— Problem statement —
Rewrite the page excerpt starting at "6. Also has" and ending at "in the past)", swapping "sandbox" for "demo site".

1. It introduces a new module_invoke_all_merge_deep() function. Initially, I have duplicated the code of module_invoke_all() in it, but the only difference was that it was calling backdrop_array_merge_deep() instead of array_merge_recursive(). So I then converted it into a wrapper function for module_invoke_all() instead.
2. Then in module_invoke_all(), I needed a way to detect whether the actual module_invoke_all() was called directly, or via module_invoke_all_merge_deep(). Since there is no in-built way in PHP to get the name of the caller function, I initially resorted to using debug_backtrace(), but after reading various sources on the internet, it turns out that using that function is not a good idea (performance issues - see here and here for example). Since module_invoke_all() accepts a "static" parameter followed by an unlimited number of dynamic parameters, we can't add a "flag" parameter to it unless it is the first parameter (and then unset() it, the same way we are currently unset()ing the $hook parameter). So I got that workaround in place, and it seems to work nicely.
3. The above allows other code to decide whether it is appropriate for it to invoke hooks either directly via module_invoke_all() (backwards compatibility retained), or via its alternative module_invoke_all_merge_deep().
4. It also introduces a helper _module_invoke_all_detect_duplicates() function, which simply logs a notice in the event log, to notify about any occurrence of duplicate results returned by the same hook implementation in various modules. It also states that the last module/hook (currently alphabetically) "wins" (but I have plans for that once we have #6241, so I've added a @todo there for that).
5. It has a few dummy hook_requirements() implementations in 3 different modules. I am planning to move those into a test, but for now they live in the actual modules in order to provide something testable in the PR sandbox.
6. Also has plenty of inline comments and docblock additions/edits to explain what we are doing and why.

To test in the PR sandbox:

• simply head to the status report page -> no error message, despite multiple modules specifying the same requirements 👍🏼
• then head to the recent log messages report -> see all the "hook implementation duplicates" notices being logged: ...and here's a screenshot of the contents of one such notice:

Thoughts please? (especially @argiepiano and @bugfolder since you have both indicated that you are either affected by this problem in one of your contrib modules, or have otherwise encountered it elsewhere in the past)

[argiepiano]

@klonos, deep rabbit hole indeed! Thanks for all the work and thinking. While I haven't looked at this in depth yet, reading the description of what you are doing, the whole thing seems rather complex (and potentially prone to unexpected regressions). I'm wondering if there are easier, more localized ways to fix the problem that originated this work. For example:

• The most obvious: create an alter hook for hook_requirements_alter()

— Records shown —

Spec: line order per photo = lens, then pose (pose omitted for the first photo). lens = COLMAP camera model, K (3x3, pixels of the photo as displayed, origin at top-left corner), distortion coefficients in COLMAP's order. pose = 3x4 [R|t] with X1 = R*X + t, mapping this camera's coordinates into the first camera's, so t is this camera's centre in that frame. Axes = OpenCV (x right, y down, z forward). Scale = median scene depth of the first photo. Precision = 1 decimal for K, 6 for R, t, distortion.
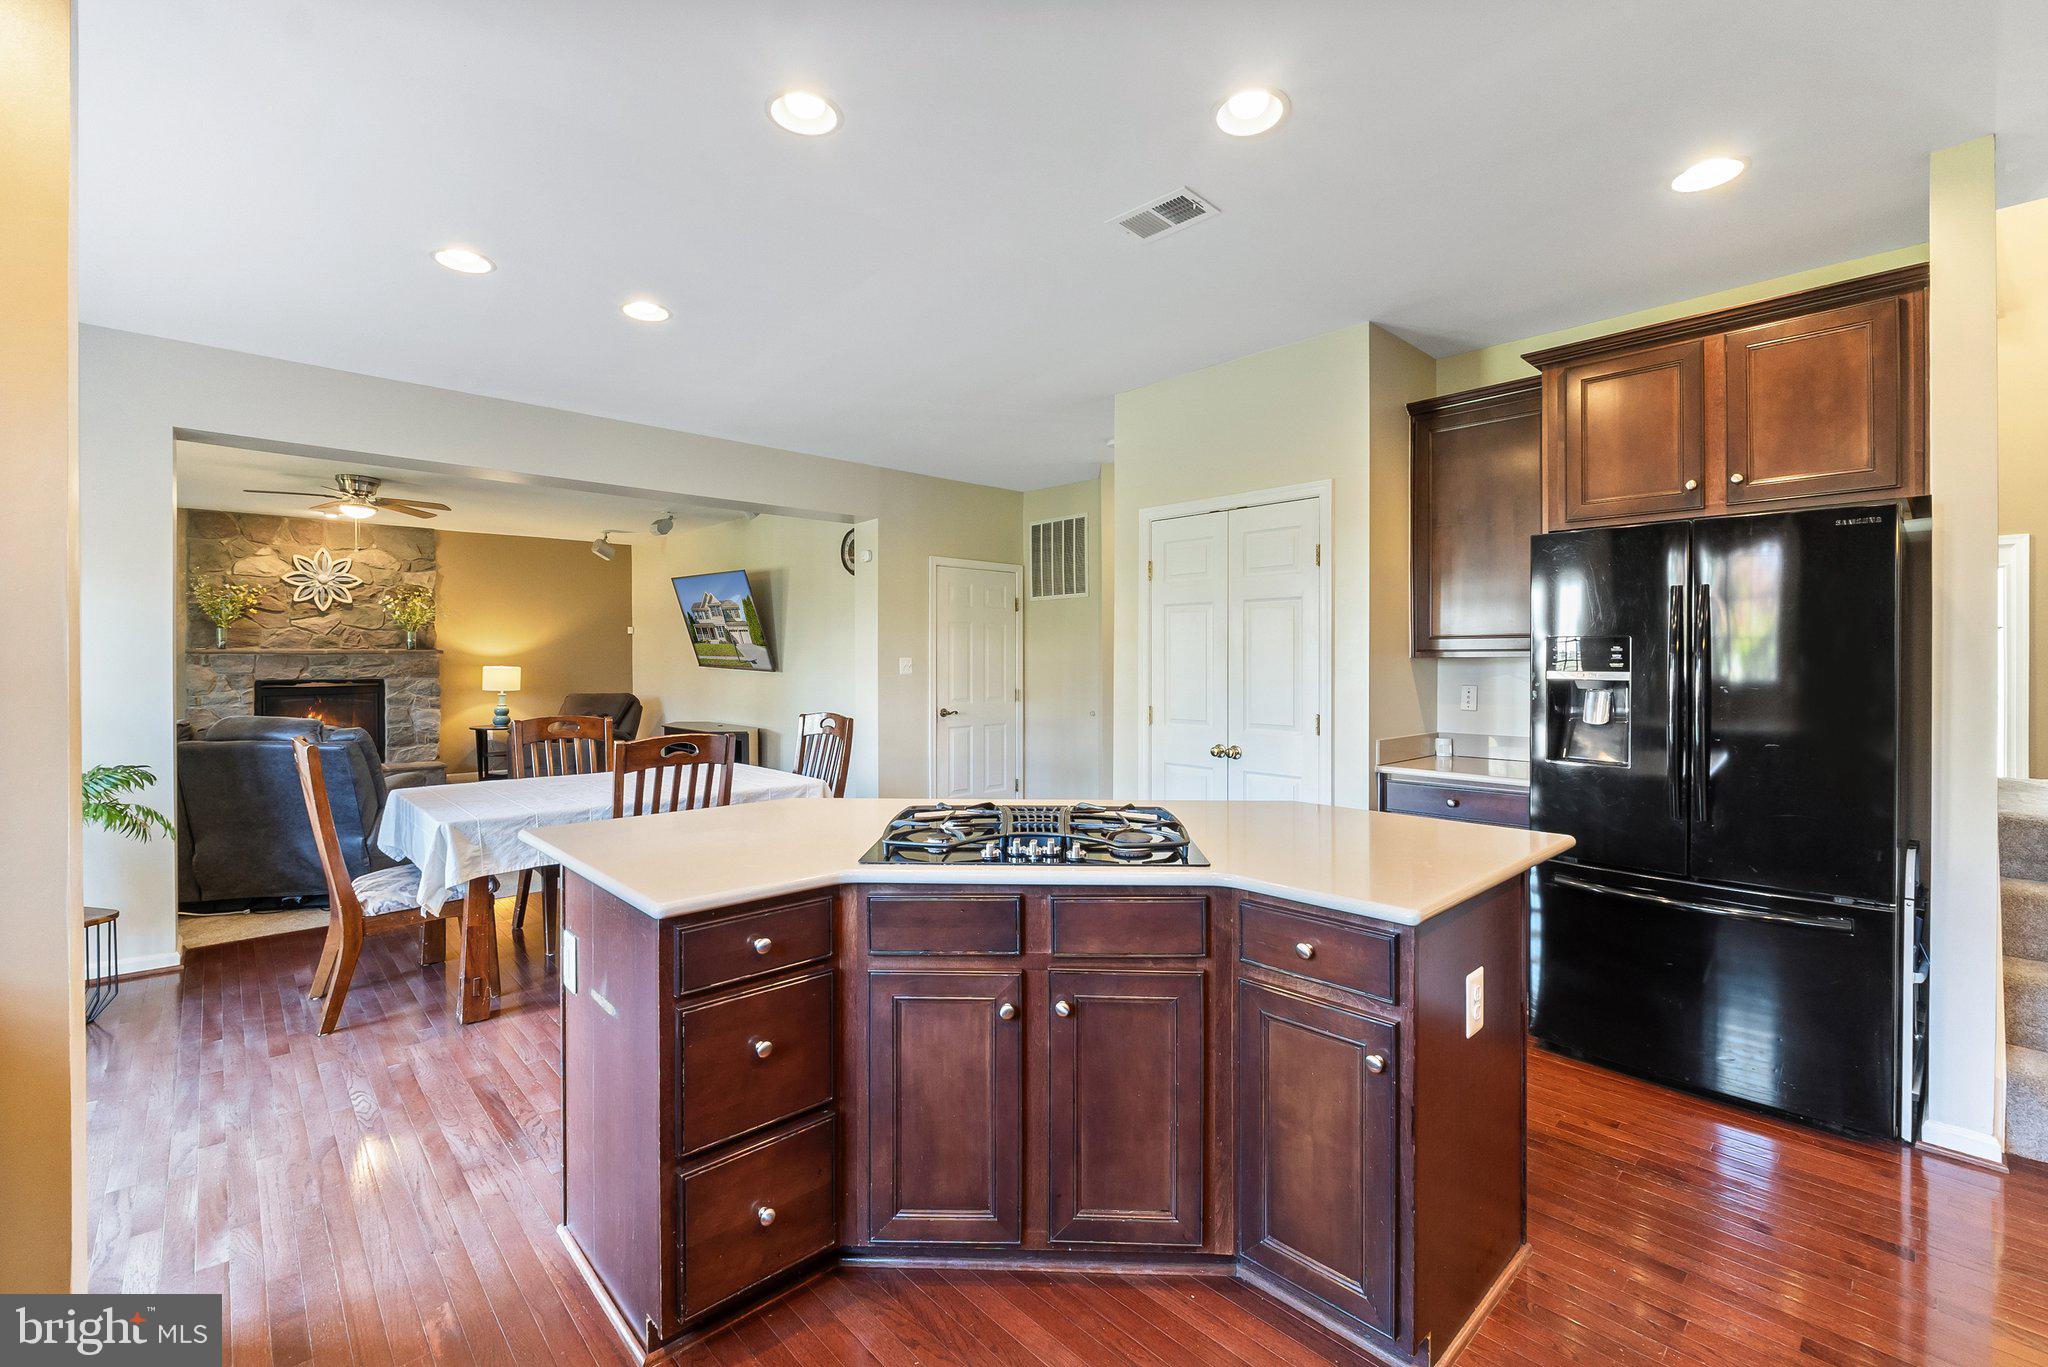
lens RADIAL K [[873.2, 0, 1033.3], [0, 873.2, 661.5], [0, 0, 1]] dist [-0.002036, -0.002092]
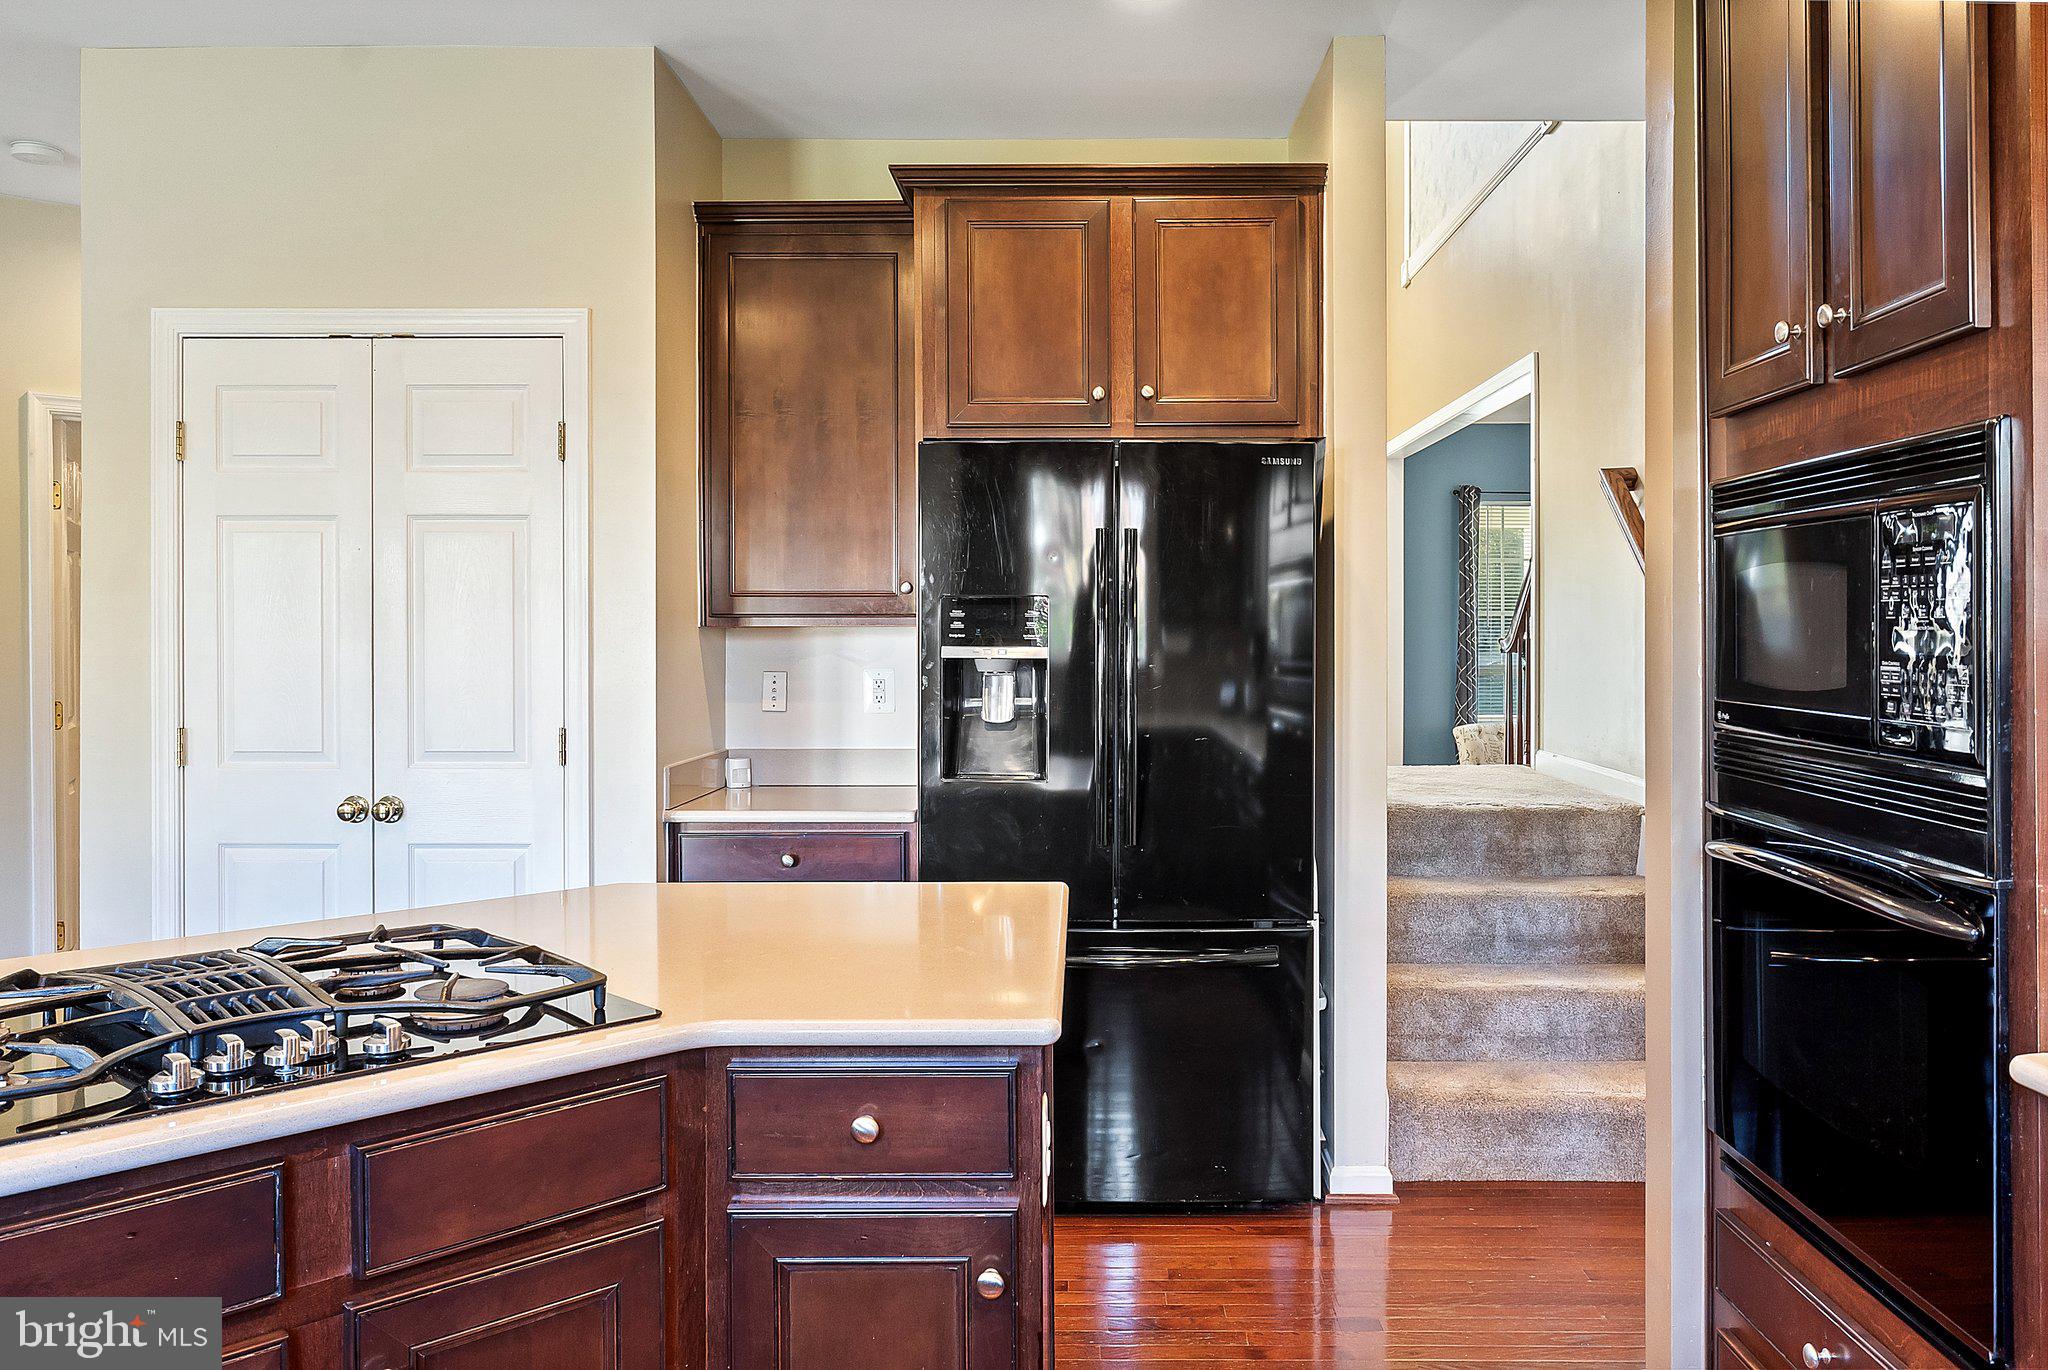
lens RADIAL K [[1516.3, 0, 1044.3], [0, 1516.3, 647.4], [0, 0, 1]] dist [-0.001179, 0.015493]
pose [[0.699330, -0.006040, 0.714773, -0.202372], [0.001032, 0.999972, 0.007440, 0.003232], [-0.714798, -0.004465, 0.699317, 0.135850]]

* * *

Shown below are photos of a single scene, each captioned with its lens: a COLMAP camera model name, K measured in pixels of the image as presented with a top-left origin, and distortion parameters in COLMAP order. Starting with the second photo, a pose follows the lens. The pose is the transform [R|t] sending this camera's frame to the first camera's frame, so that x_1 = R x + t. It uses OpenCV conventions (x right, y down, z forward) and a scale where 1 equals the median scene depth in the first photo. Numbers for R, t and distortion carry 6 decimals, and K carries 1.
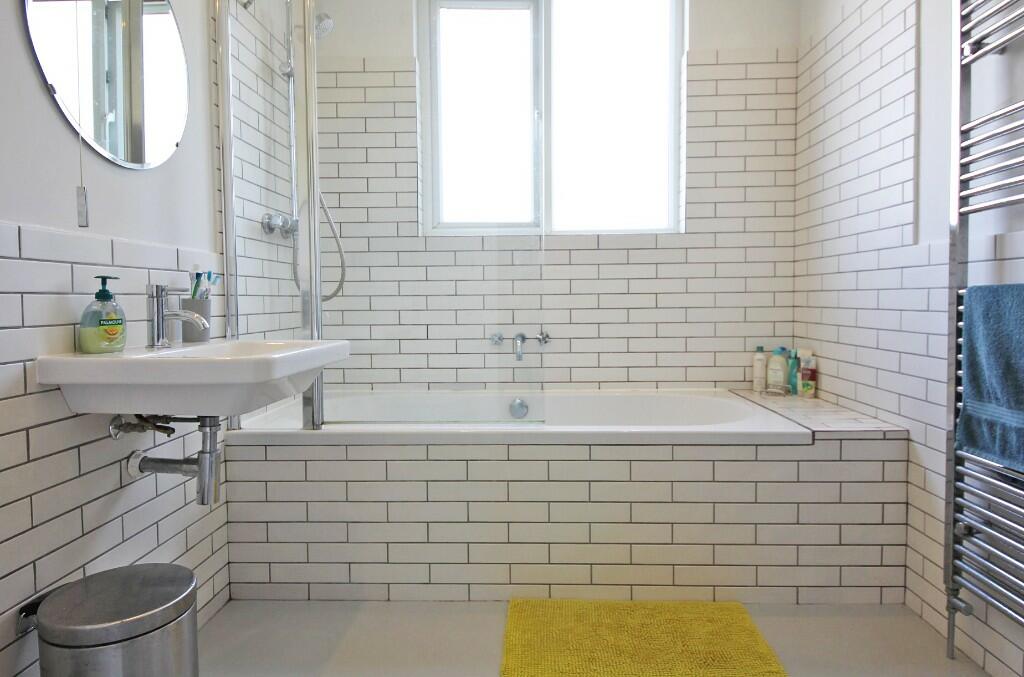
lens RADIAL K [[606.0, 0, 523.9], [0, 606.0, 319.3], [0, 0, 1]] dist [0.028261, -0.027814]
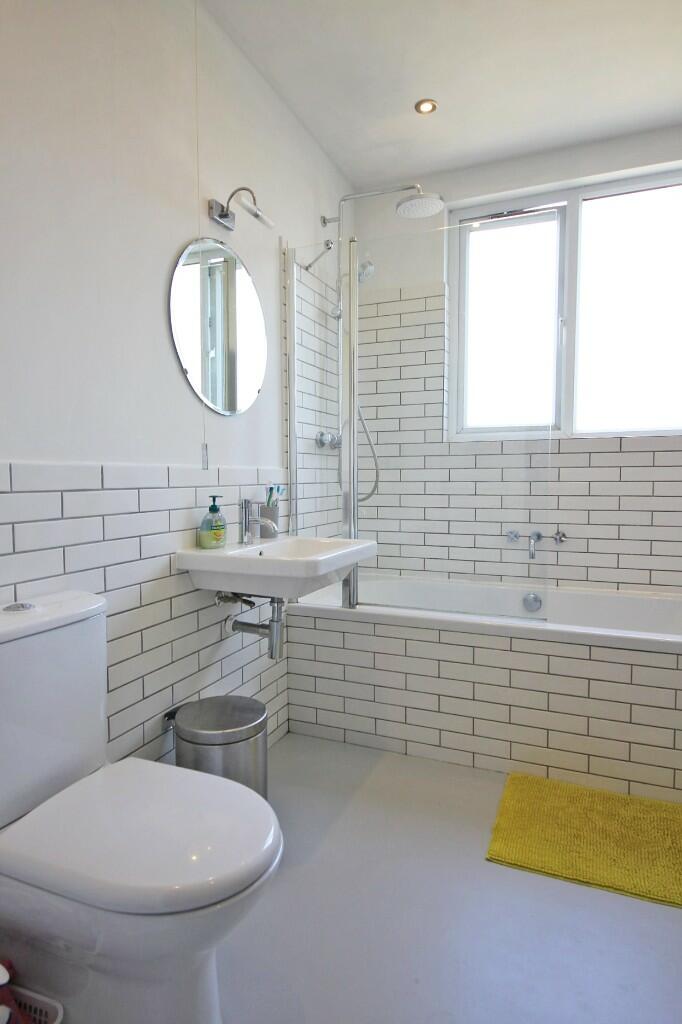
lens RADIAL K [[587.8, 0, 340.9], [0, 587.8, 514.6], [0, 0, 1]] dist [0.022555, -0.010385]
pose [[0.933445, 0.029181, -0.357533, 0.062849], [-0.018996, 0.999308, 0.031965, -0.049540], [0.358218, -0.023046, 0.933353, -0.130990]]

— Exercise result —
6. Also has plenty of inline comments and docblock additions/edits to explain what we are doing and why.

To test in the PR demo site:

• simply head to the status report page -> no error message, despite multiple modules specifying the same requirements 👍🏼
• then head to the recent log messages report -> see all the "hook implementation duplicates" notices being logged: ...and here's a screenshot of the contents of one such notice:

Thoughts please? (especially @argiepiano and @bugfolder since you have both indicated that you are either affected by this problem in one of your contrib modules, or have otherwise encountered it elsewhere in the past)